• **WHAT TO WORK ON**
Return, unaltered, every line from the beginning of the material below up to and including the one with "picture [617,40,743,184] ->".

• **INPUT MATERIAL**

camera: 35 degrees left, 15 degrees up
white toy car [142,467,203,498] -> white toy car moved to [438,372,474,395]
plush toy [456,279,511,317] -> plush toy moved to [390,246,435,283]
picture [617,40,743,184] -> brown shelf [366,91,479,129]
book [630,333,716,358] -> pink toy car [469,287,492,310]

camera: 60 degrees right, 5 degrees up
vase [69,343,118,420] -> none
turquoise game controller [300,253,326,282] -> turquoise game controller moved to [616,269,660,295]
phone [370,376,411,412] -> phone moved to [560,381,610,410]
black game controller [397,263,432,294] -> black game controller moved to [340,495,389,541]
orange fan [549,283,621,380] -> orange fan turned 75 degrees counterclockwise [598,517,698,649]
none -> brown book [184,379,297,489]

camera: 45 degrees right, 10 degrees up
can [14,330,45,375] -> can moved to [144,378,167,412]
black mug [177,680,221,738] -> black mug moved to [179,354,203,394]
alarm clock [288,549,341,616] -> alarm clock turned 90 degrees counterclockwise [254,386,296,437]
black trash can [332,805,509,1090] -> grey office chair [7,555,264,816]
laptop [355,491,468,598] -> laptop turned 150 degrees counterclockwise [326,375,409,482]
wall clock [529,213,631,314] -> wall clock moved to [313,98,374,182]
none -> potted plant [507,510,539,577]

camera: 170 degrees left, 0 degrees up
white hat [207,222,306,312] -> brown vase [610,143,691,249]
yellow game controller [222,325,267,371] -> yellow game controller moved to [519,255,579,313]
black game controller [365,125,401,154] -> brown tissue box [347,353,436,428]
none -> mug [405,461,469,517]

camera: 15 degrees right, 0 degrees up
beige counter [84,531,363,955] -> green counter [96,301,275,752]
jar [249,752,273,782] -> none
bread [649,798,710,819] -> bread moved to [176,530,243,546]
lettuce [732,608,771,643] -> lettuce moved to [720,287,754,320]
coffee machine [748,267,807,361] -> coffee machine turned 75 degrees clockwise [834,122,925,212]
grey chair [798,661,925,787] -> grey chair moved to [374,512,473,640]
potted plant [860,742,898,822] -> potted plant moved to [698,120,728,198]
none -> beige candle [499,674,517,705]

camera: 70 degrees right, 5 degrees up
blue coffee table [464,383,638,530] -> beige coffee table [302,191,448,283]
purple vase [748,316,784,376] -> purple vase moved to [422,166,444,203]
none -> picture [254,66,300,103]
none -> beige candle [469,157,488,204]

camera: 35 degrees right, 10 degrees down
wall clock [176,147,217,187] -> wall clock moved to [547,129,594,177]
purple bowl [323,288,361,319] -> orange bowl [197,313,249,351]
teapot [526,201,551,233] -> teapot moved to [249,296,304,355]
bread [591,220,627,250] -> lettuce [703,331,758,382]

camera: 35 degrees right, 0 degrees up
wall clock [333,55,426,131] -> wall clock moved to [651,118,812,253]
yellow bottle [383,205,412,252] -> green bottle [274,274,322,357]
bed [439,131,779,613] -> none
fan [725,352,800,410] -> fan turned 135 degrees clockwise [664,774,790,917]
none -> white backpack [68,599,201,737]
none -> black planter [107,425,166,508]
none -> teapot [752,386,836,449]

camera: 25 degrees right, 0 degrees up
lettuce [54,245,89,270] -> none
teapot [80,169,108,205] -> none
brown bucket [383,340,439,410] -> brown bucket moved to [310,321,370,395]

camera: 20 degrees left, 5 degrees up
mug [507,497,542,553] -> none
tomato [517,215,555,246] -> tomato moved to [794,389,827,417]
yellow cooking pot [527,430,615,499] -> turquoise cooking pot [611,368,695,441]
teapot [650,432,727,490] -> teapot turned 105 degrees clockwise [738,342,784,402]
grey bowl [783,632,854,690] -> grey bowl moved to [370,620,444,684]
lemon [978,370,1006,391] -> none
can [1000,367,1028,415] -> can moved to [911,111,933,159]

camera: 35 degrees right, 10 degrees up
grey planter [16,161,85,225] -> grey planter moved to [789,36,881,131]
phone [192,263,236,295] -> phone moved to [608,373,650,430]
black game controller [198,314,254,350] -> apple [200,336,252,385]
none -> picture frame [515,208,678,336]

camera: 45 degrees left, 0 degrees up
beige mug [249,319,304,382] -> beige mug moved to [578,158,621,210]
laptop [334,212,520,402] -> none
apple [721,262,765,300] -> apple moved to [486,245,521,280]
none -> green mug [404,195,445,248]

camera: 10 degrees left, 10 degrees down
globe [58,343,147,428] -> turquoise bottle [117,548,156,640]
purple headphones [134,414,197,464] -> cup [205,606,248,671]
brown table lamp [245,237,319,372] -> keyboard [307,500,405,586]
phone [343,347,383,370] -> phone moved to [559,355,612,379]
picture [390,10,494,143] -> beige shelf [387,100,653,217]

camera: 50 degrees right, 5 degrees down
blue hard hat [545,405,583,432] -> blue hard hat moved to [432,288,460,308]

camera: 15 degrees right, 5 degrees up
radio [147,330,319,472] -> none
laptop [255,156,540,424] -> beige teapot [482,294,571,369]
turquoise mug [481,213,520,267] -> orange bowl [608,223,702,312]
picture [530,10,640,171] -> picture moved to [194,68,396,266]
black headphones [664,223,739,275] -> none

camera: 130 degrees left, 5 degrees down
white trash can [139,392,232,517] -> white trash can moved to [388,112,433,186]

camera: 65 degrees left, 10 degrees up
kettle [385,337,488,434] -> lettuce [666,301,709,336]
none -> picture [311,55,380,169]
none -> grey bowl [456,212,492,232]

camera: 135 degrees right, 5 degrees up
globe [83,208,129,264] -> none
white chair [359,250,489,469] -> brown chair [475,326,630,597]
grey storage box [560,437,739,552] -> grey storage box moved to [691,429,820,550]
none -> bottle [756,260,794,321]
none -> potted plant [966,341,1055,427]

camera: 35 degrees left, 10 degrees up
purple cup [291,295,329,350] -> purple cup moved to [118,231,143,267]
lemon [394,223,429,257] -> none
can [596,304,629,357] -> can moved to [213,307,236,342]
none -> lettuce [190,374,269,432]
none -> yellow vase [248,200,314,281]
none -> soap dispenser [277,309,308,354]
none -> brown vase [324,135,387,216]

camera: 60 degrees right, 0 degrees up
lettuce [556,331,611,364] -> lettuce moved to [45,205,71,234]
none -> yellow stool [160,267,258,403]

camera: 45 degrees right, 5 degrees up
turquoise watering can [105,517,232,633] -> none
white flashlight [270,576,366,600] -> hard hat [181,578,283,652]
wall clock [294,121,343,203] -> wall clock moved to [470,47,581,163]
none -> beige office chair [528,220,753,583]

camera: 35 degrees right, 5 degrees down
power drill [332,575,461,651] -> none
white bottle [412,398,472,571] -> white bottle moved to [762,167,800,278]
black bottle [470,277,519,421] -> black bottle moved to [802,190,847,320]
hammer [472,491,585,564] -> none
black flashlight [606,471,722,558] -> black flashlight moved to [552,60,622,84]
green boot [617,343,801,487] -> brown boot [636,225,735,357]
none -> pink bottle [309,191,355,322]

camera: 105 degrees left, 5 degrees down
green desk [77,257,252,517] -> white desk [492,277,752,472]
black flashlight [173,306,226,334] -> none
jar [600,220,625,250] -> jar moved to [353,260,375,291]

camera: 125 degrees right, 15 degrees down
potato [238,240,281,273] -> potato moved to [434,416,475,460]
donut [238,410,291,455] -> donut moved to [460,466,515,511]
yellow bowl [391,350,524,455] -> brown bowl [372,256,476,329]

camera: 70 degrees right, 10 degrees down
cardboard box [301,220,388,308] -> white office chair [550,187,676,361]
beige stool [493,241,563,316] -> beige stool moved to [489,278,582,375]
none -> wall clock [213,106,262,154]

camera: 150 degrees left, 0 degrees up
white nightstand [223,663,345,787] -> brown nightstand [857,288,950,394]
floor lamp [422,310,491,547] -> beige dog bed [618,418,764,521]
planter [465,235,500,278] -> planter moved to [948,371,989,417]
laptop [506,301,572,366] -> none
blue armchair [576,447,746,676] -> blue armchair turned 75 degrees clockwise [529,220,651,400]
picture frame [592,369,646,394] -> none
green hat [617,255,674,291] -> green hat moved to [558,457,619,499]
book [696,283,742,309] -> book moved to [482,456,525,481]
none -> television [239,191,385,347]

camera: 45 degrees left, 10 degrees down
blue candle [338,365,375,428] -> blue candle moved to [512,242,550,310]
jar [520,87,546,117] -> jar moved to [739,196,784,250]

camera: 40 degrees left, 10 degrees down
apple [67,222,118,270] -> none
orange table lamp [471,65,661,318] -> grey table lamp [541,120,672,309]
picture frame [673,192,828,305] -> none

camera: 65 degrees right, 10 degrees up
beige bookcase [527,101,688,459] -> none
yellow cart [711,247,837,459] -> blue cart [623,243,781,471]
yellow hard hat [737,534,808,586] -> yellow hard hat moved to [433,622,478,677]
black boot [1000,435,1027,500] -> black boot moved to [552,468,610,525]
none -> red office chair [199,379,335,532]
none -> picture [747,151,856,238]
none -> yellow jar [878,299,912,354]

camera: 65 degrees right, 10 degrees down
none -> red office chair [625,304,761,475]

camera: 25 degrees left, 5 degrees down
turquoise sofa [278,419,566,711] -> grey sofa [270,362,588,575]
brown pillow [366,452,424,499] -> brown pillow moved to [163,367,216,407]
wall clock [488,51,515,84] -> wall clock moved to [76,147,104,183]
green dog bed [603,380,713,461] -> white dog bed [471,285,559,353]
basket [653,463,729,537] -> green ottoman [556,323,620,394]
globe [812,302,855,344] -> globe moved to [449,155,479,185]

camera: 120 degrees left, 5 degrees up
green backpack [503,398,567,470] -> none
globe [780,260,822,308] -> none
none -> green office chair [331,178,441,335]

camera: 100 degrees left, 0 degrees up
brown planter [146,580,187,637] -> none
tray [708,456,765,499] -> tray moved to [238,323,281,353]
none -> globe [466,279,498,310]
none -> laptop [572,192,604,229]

• **ANSWER**
camera: 35 degrees left, 15 degrees up
white toy car [142,467,203,498] -> white toy car moved to [438,372,474,395]
plush toy [456,279,511,317] -> plush toy moved to [390,246,435,283]
picture [617,40,743,184] -> brown shelf [366,91,479,129]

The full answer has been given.